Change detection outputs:
+ + + + + + +

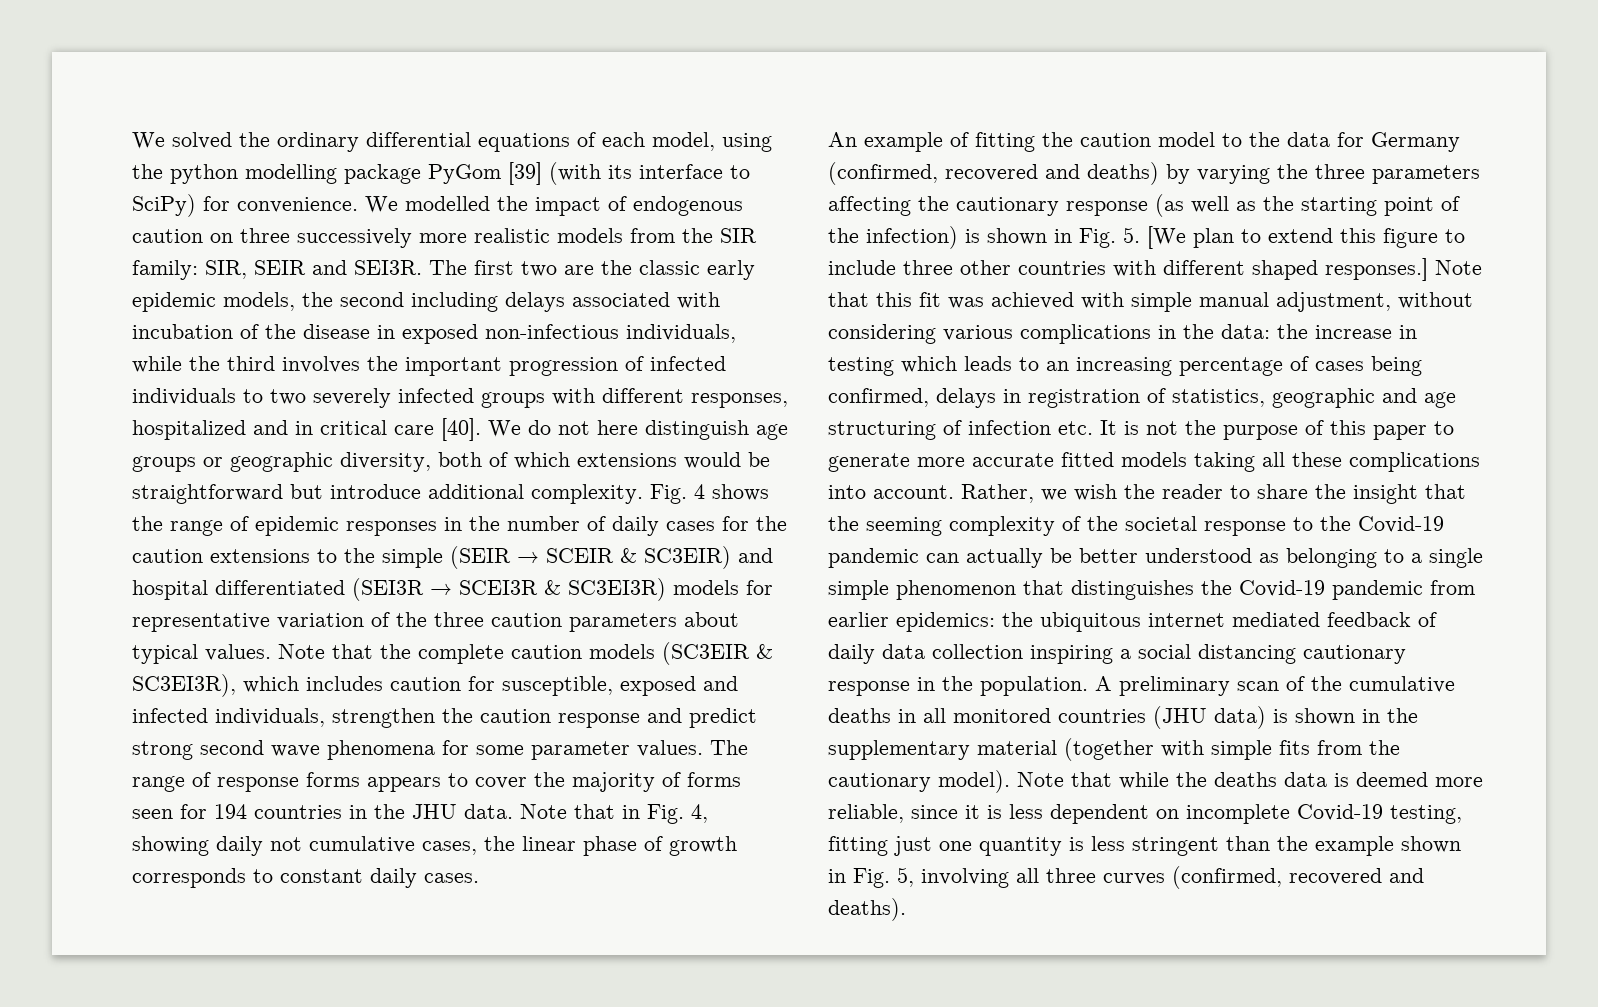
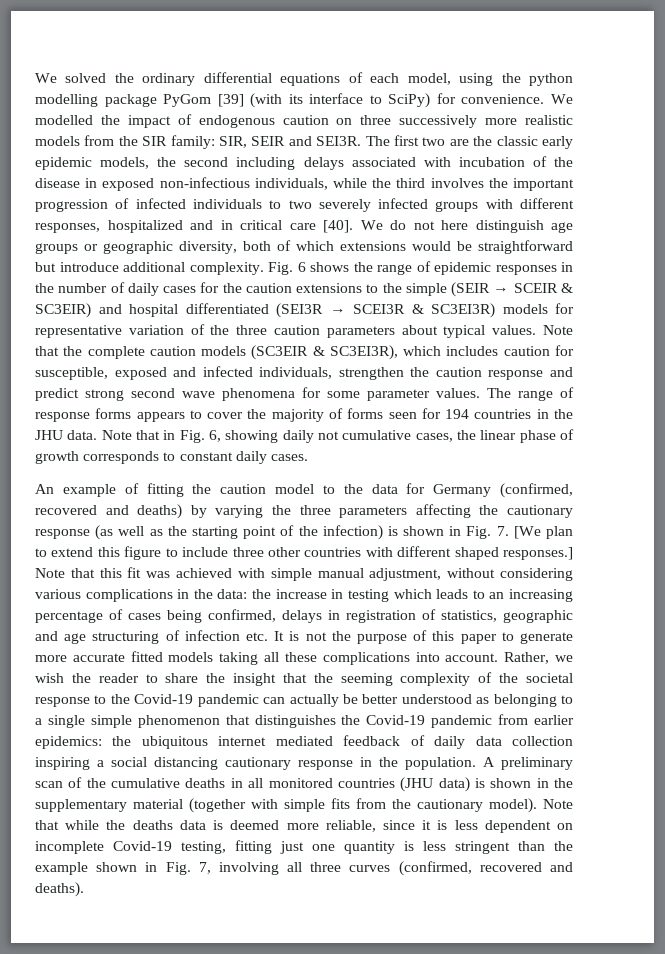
[694,484,705,499] 4 -> [297,262,306,272] 6
[691,804,708,823] 4, -> [208,430,221,442] 6,
[1123,227,1140,243] 5. -> [496,526,509,536] 7.
[897,867,914,887] 5, -> [198,862,211,874] 7,

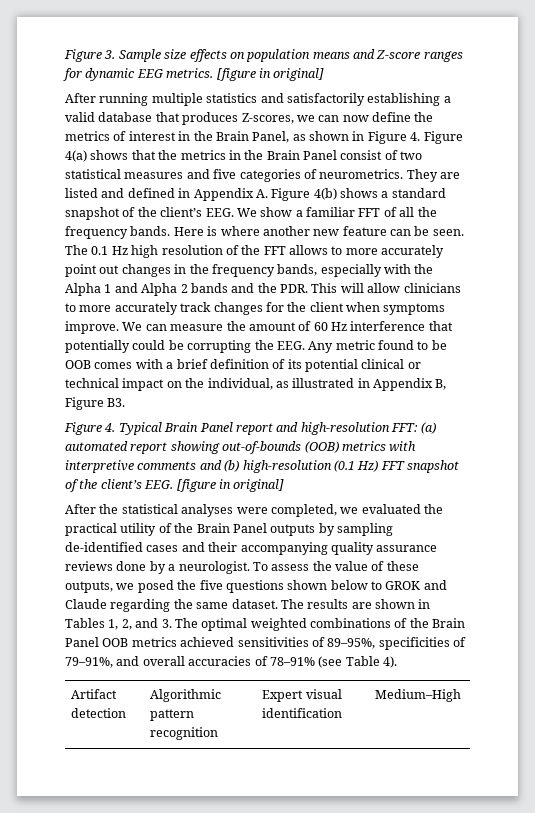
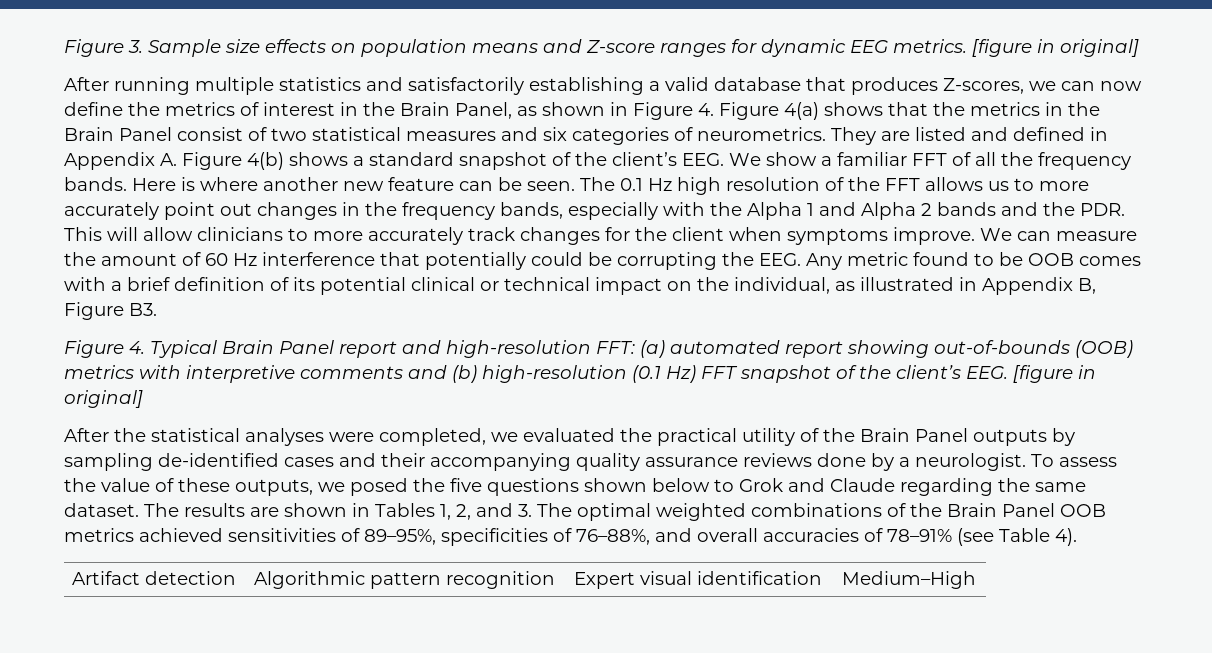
[213,169,237,179] five -> [543,127,567,141] six
(328, 250) none -> [988,181,1009,191] us
[385,581,421,590] GROK -> [739,478,783,492] Grok
[65,657,113,668] 79–91%, -> [576,529,650,545] 76–88%,

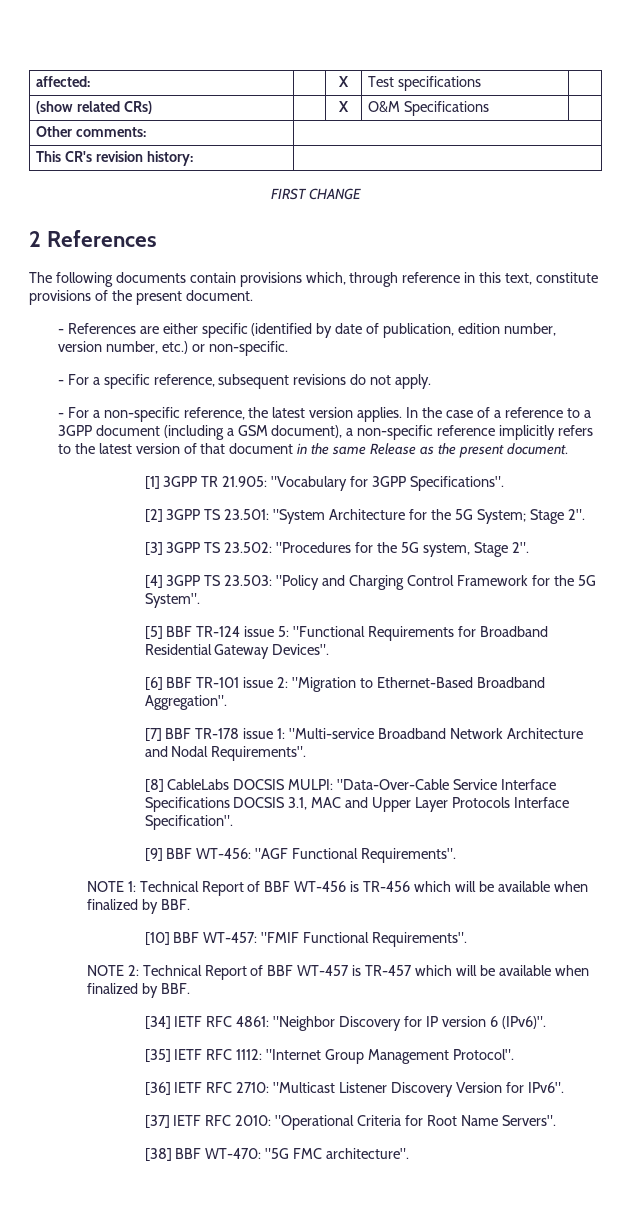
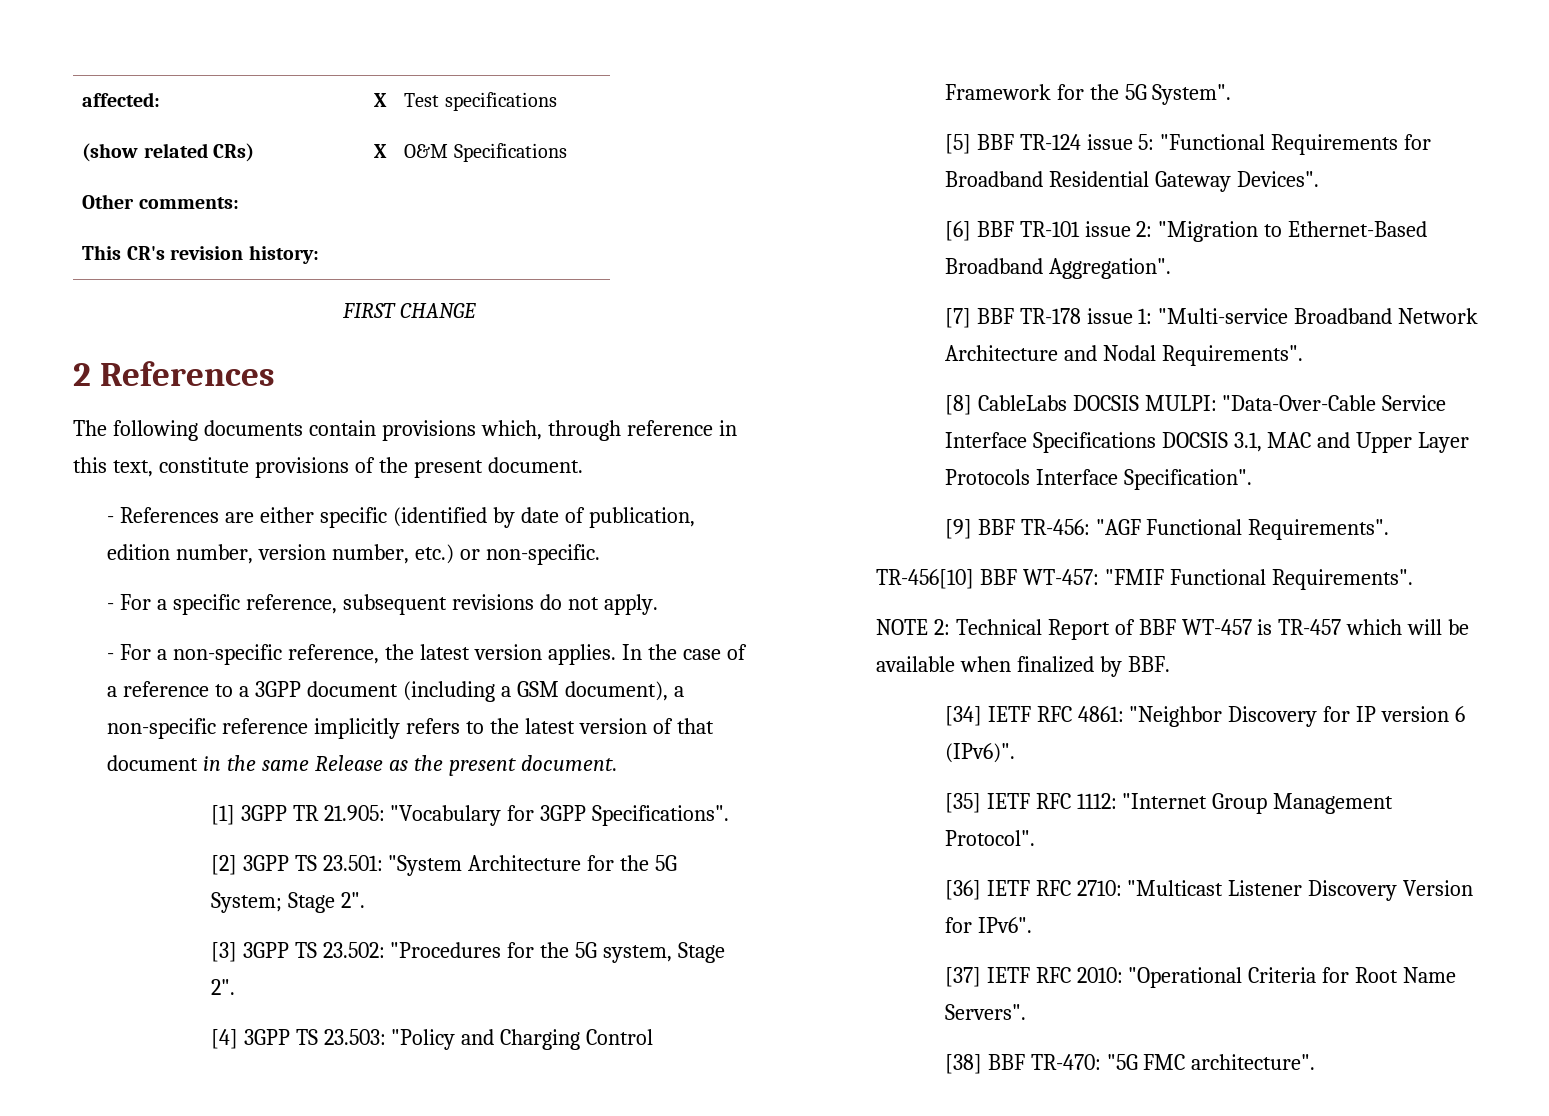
[196,848,252,859] WT-456: -> [1020,519,1090,535] TR-456:
[86,881,588,896] [86,899,190,914] [144,932,170,945] NOTE 1: Technical Report of BBF WT-456 is TR-456 which will be available when finalized by BBF. // [10] -> [875,569,974,589] TR-456[10]
[205,1148,262,1159] WT-470: -> [1030,1054,1101,1070] TR-470:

+ + + + + + +

▶ [The task]: Only the text of the entries belongs in the answer, copied exactly; the pictures stay out.

▶ [Expected answer]:
[694,484,705,499] 4 -> [297,262,306,272] 6
[691,804,708,823] 4, -> [208,430,221,442] 6,
[1123,227,1140,243] 5. -> [496,526,509,536] 7.
[897,867,914,887] 5, -> [198,862,211,874] 7,

[213,169,237,179] five -> [543,127,567,141] six
(328, 250) none -> [988,181,1009,191] us
[385,581,421,590] GROK -> [739,478,783,492] Grok
[65,657,113,668] 79–91%, -> [576,529,650,545] 76–88%,

[196,848,252,859] WT-456: -> [1020,519,1090,535] TR-456:
[86,881,588,896] [86,899,190,914] [144,932,170,945] NOTE 1: Technical Report of BBF WT-456 is TR-456 which will be available when finalized by BBF. // [10] -> [875,569,974,589] TR-456[10]
[205,1148,262,1159] WT-470: -> [1030,1054,1101,1070] TR-470:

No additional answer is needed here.